At the same time, lawmakers approved amendments to the electoral law that have been criticized by the opposition and Western diplomats. The amendments require the approval of President Uhuru Kenyatta, whose ruling party sought the changes after the Supreme Court nullified Kenyatta’s election in August and cited “irregularities.”
Elsewhere in Nairobi, police used tear gas to disperse thousands of opposition protesters who regrouped outside the election commission’s offices and demanded reforms.
Wednesday’s court ruling appeared to open the way for other presidential candidates in the August election to run again on Oct. 26, though none aside from Kenyatta and Odinga received even 1 percent of the vote.
Justice John Mativo said he did not see any reason for Ekuru Aukot to be barred from participating in the repeat election. Aukot won about 27,000 votes of more than 15 million cast in the invalidated poll.
The Supreme Court last month rejected the August election in which Kenyatta was declared the winner after Odinga challenged the results, saying hackers infiltrated the electoral commission’s computer system to manipulate the vote in Kenyatta’s favor.
Odinga then surprised Kenyans on Tuesday by withdrawing from the fresh election, saying the electoral commission must be changed or the new vote risked having the same problems. His withdrawal created confusion in East Africa’s largest economy, with observers wondering how the new election might go forward.
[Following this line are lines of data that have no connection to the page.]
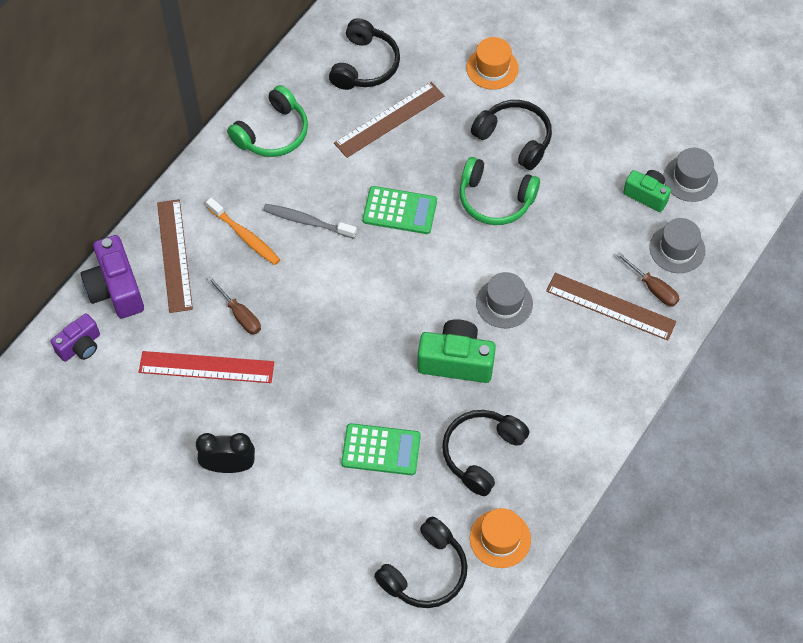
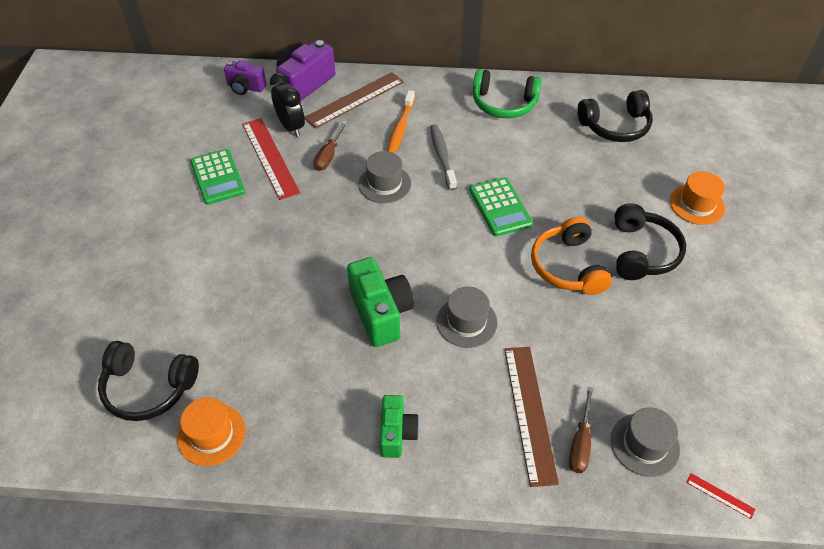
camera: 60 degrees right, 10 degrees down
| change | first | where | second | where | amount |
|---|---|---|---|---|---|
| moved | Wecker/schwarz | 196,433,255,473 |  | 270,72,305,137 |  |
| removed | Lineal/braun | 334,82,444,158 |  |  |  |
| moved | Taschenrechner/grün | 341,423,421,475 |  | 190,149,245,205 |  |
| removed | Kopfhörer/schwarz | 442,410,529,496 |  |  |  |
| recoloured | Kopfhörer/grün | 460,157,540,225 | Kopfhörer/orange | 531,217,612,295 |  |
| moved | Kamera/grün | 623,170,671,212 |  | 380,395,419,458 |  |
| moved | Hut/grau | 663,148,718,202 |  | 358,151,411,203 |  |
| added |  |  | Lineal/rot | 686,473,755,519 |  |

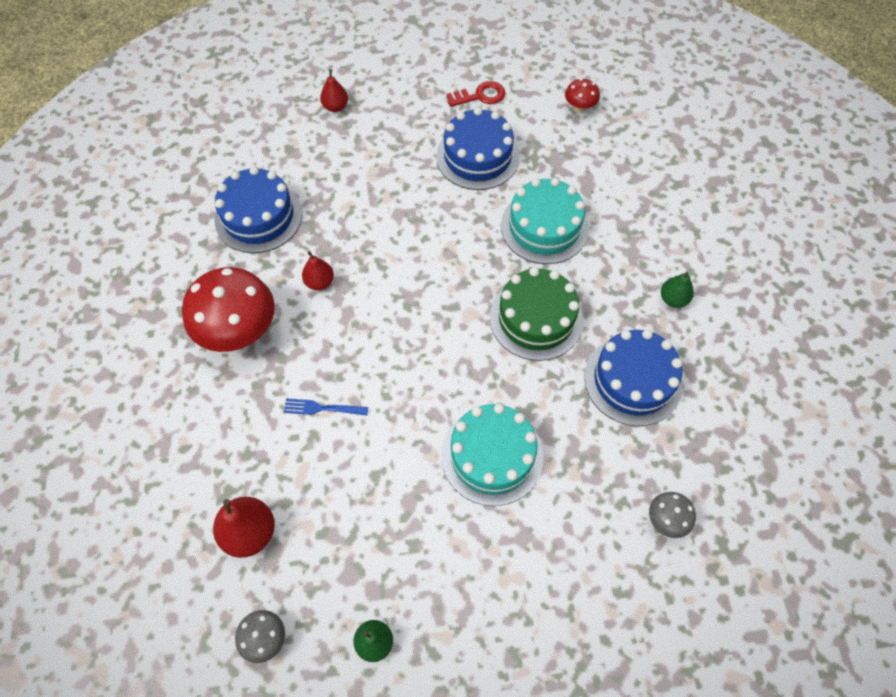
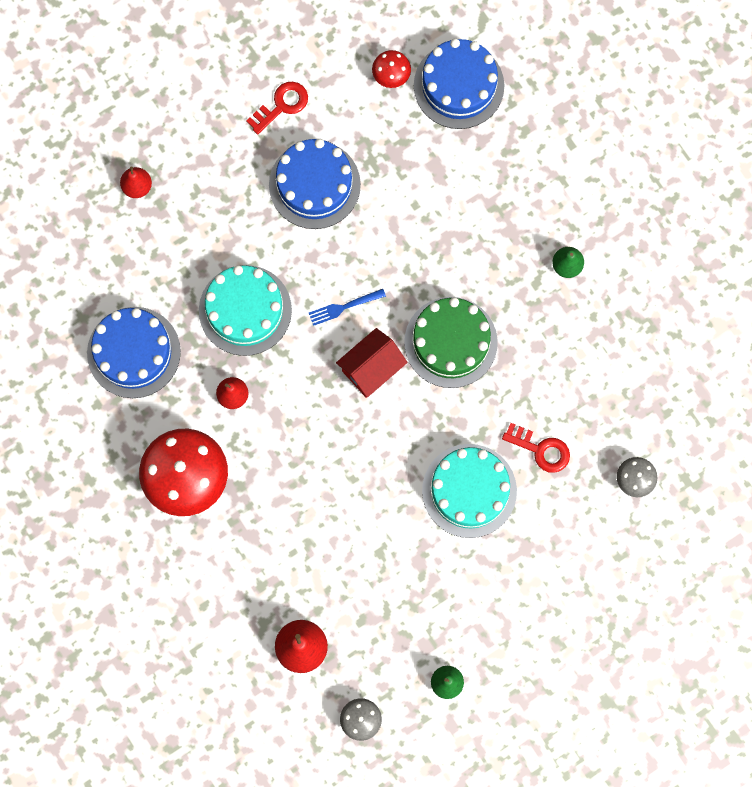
camera: 25 degrees left, 15 degrees up
| change | first | where | second | where | amount |
|---|---|---|---|---|---|
| moved | Gabel/blau | 284,398,368,416 |  | 309,289,386,326 |  |
| moved | Kuchen/türkis | 501,178,589,264 |  | 199,265,292,356 |  |
| moved | Kuchen/blau | 584,329,683,426 |  | 414,39,504,129 |  |
| added |  |  | Haus/rot | 336,328,408,398 |  |
| added |  |  | Schlüssel/rot | 502,423,570,473 |  |

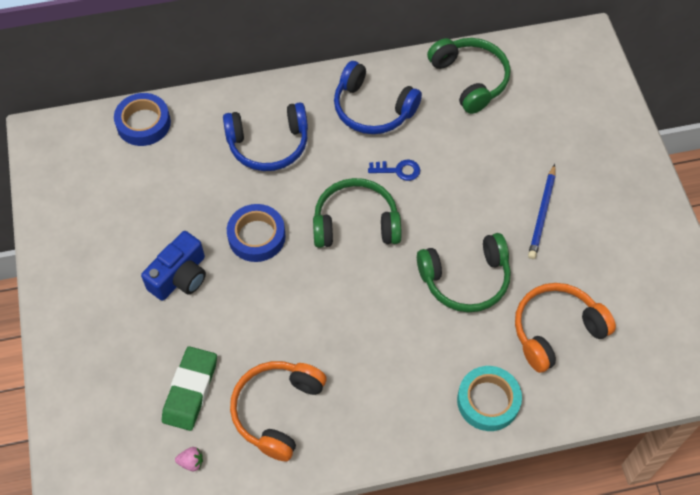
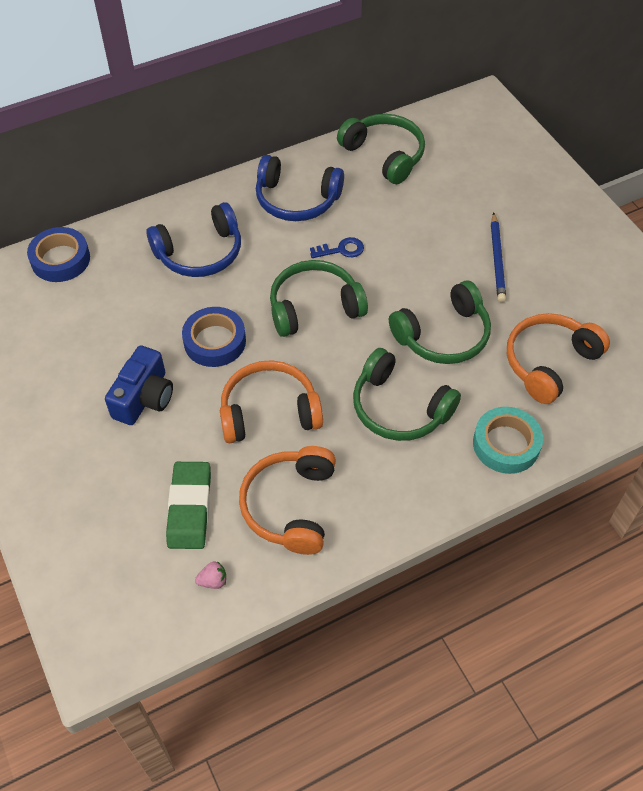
camera: 15 degrees left, 5 degrees down
| change | first | where | second | where | amount |
|---|---|---|---|---|---|
| added |  |  | Kopfhörer/orange | 220,360,323,443 |  |
| added |  |  | Kopfhörer/grün | 353,348,461,441 |  |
The election commission has said it was meeting with its legal team on the way forward.
Kenyatta, who called the Supreme Court judges “crooks” after their ruling, has said he does not want changes to the election commission. His Jubilee Party has instead has used its parliamentary majority to push for the changes to the electoral law.
The opposition says the changes are meant to make the transmission of election results a manual process that would have fewer safeguards against fraud, and would make it more difficult for the court to annul an election.
Diplomats including the US ambassador this month said the proposed amendments put at risk the election commission’s “ability to conduct a better election” and unnecessarily increase political tensions.